Download or read book The New Digital Age written by Eric Schmidt and published by . This book was released on 2014 with total page 0 pages. Available in PDF, EPUB and Kindle. Book excerpt: 'This is the most important - and fascinating - book yet written about how the digital age will affect our world' Walter Isaacson, author of Steve Jobs From two leading thinkers, the widely anticipated book that describes a new, hugely connected world of the future, full of challenges and benefits which are ours to meet and harness. The New Digital Age is the product of an unparalleled collaboration: full of the brilliant insights of one of Silicon Valley's great innovators - what Bill Gates was to Microsoft and Steve Jobs was to Apple, Schmidt (along with Larry Page and Sergey Brin) was to Google - and the Director of Google Ideas, Jared Cohen, formerly an advisor to both Secretaries of State Condoleezza Rice and Hillary Clinton. Never before has the future been so vividly and transparently imagined. From technologies that will change lives (information systems that greatly increase productivity, safety and our quality of life, thought-controlled motion technology that can revolutionise medical procedures, and near-perfect translation technology that allows us to have more diversified interactions) to our most important future considerations (curating our online identity and fighting those who would do harm with it) to the widespread political change that will transform the globe (through transformations in conflict, increasingly active and global citizenries, a new wave of cyber-terrorism and states operating simultaneously in the physical and virtual realms) to the ever present threats to our privacy and security, Schmidt and Cohen outline in great detail and scope all the promise and peril awaiting us in the coming decades.

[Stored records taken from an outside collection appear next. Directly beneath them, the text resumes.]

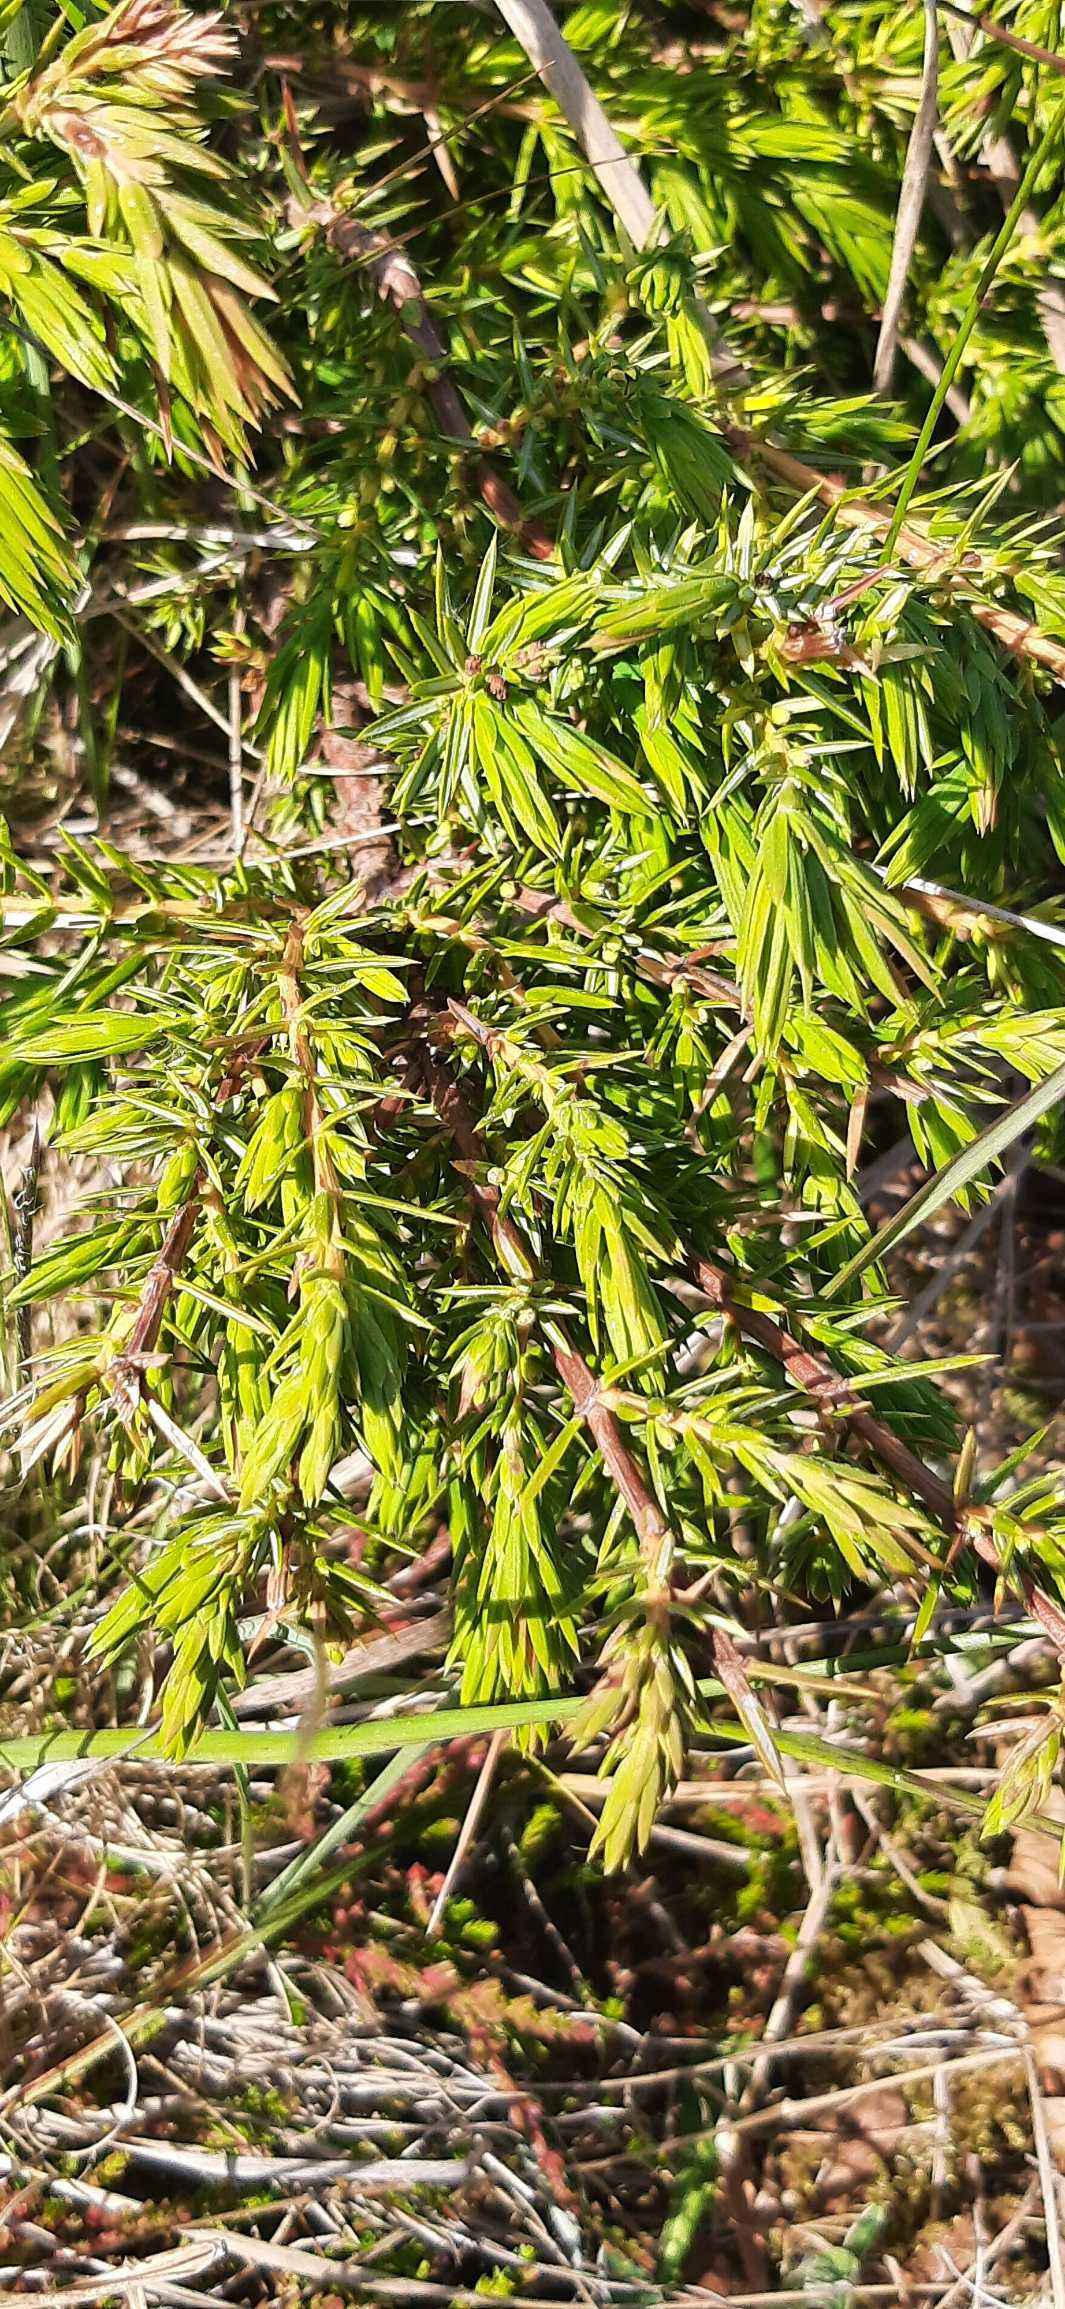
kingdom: Plantae
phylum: Tracheophyta
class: Pinopsida
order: Pinales
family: Cupressaceae
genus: Juniperus
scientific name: Juniperus communis
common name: Almindelig ene
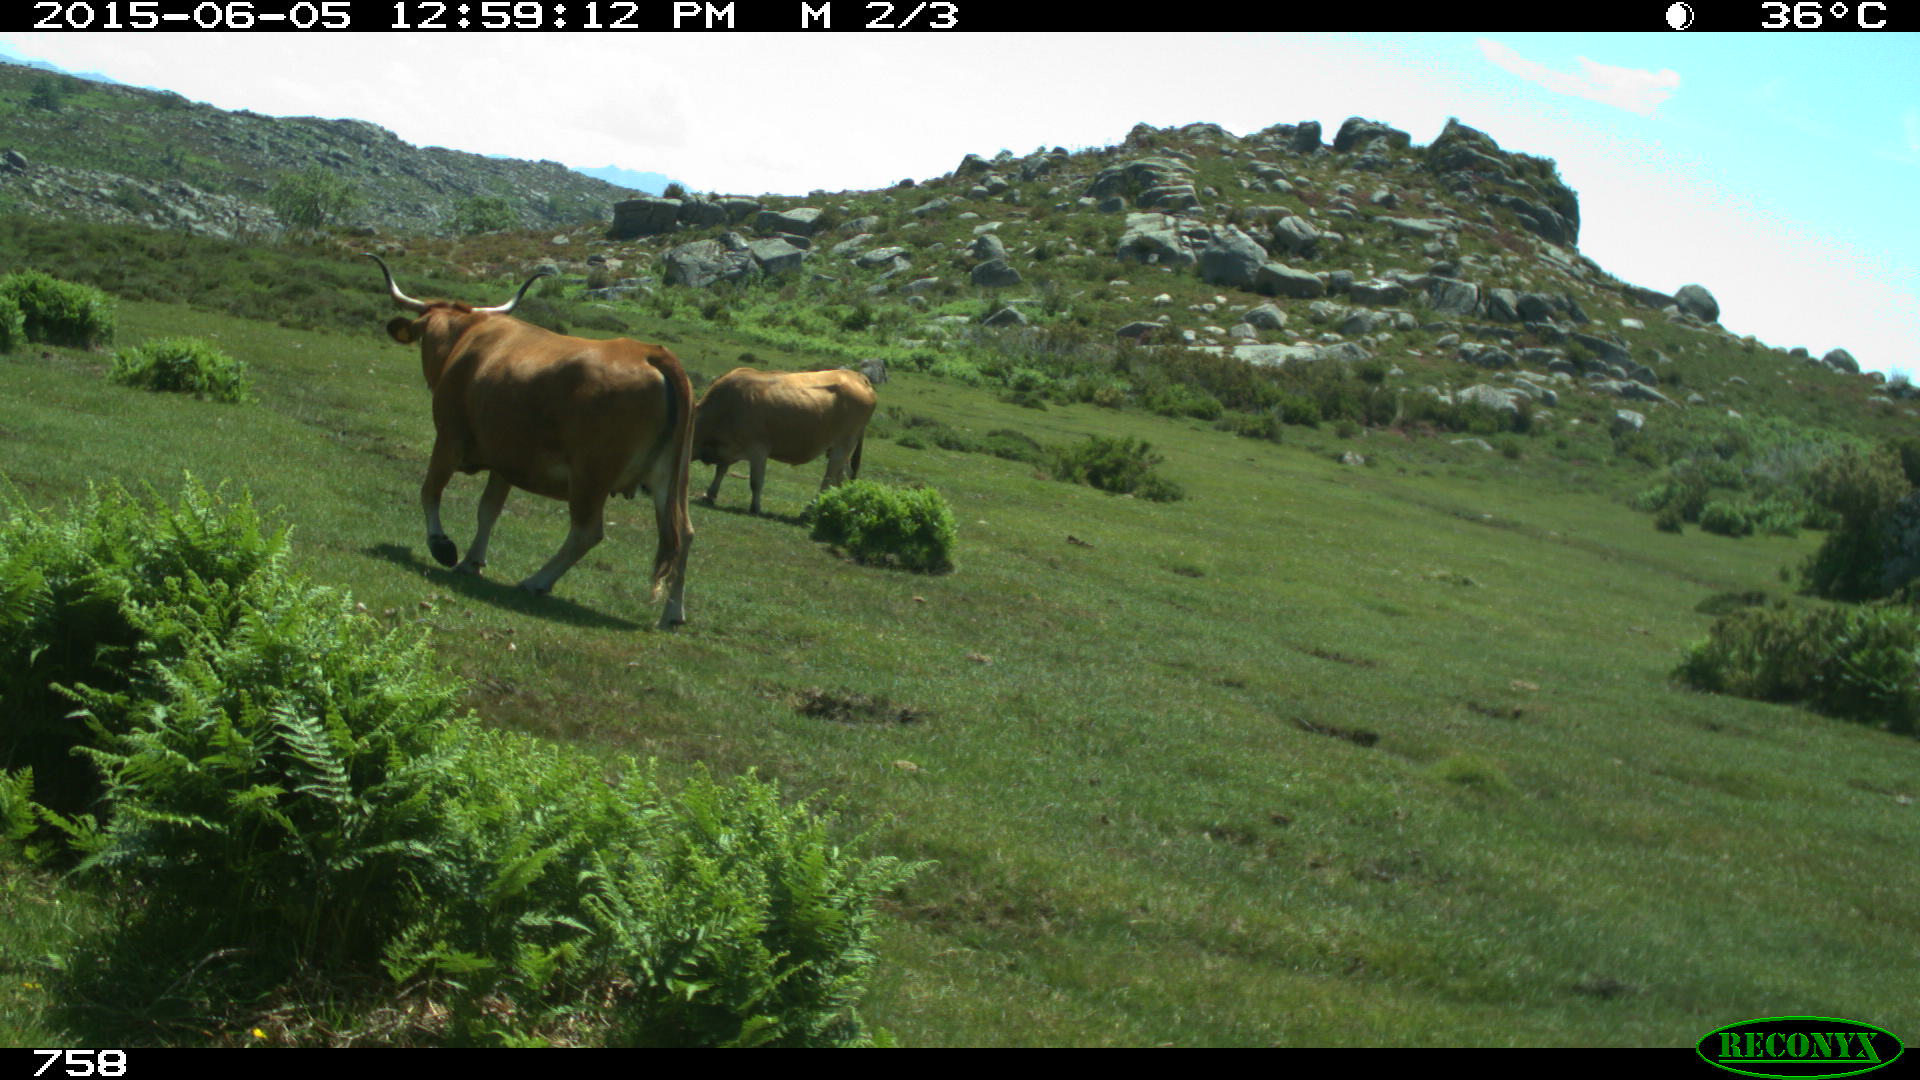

A breakthrough book - pragmatic, inspirational and totally fascinating. Whether a government, a business or an individual, we must understand technology if we want to understand the future. 'A brilliant guidebook for the next century . . . Schmidt and Cohen offer a dazzling glimpse into how the new digital revolution is changing our lives' Richard Branson

Bookishness

Bookishness
Author :
Publisher : Literature Now
Total Pages : 288
Release :
ISBN-10 : 0231195133
ISBN-13 : 9780231195133
Rating : 4/5 (33 Downloads)

Book Synopsis Bookishness by : Jessica Pressman

Download or read book Bookishness written by Jessica Pressman and published by Literature Now. This book was released on 2020 with total page 288 pages. Available in PDF, EPUB and Kindle. Book excerpt: Jessica Pressman explores the rise of "bookishness" as an identity and an aesthetic strategy that proliferates from store-window décor to experimental writing. Ranging from literature to kitsch objects, stop-motion animation films to book design, she considers the multivalent meanings of books in contemporary culture.